Ora Celso, como revolucionário que pegou em armas, deveria em seus artigos analisar o desastre que será para a nação argentina reabrir as portas para o neoliberalismo com a vitória de Macri.

Ou então fazer um paralelo do que foi o enfrentamento dos Kirchner frente ao capitalismo e sabujice desses 13 anos do governo petista frente ao mesmo. Seria mais educativo para seus eleitores.

celsolungaretti disse...

Lutero,

exatamente por ser revolucionário de verdade eu não apoio o mero reformismo. Conquistar governos pela via democrático-burguesa e depois tentar fazer pequenas mudanças, sem colocar em xeque a dominação da burguesa, dá nisso: a perda do apoio popular na Argentina e no Brasil, onde só o recurso à politicalha está impedindo a queda de Dilma.

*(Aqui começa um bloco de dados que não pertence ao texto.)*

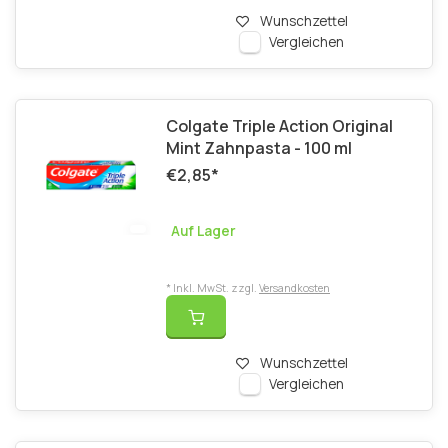
Wunschzettel
Vergleichen
Colgate Triple Action Original
Mint Zahnpasta - 100 ml
€2,85
*
Auf Lager
* Inkl. MwSt. zzgl.
Versandkosten
Wunschzettel
Vergleichen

Mas, o essencial já se perdeu: a rejeição à esquerda atingiu os píncaros e necessitaremos de anos e anos para resgatar nossa credibilidade.

Esse modelo ruiu, e já está indo tarde. Temos de voltar a lutar abertamente contra o capitalismo, proclamando que nosso objetivo é derrubá-lo e organizando a sociedade para tanto. Não infiltrarmo-nos nos Poderes e ficarmos praticando esse joguinho indigno de dissimulações.

O "nós contra eles" tem de ser o "nós contra o capitalismo", não o "nós contra rivais eleitorais", como fez a Kirchner e como faz o PT por aqui. Satanizar tucanos e abraçar banqueiros só confunde os explorados. Temos de recuperar a nossa alma.

celsolungaretti disse...

Af, o confronto que temos de travar é a luta intransigente contra o capitalismo, sob a bandeira revolucionária. Não esse joguinho de cena para perpetuar no poder partidos de esquerda aburguesados e domesticados que já desistiram de fazer a revolução, como o PT.

Não é nos palácios do governo que ganharemos a parada, é nas ruas. Quando voltarmos a elas.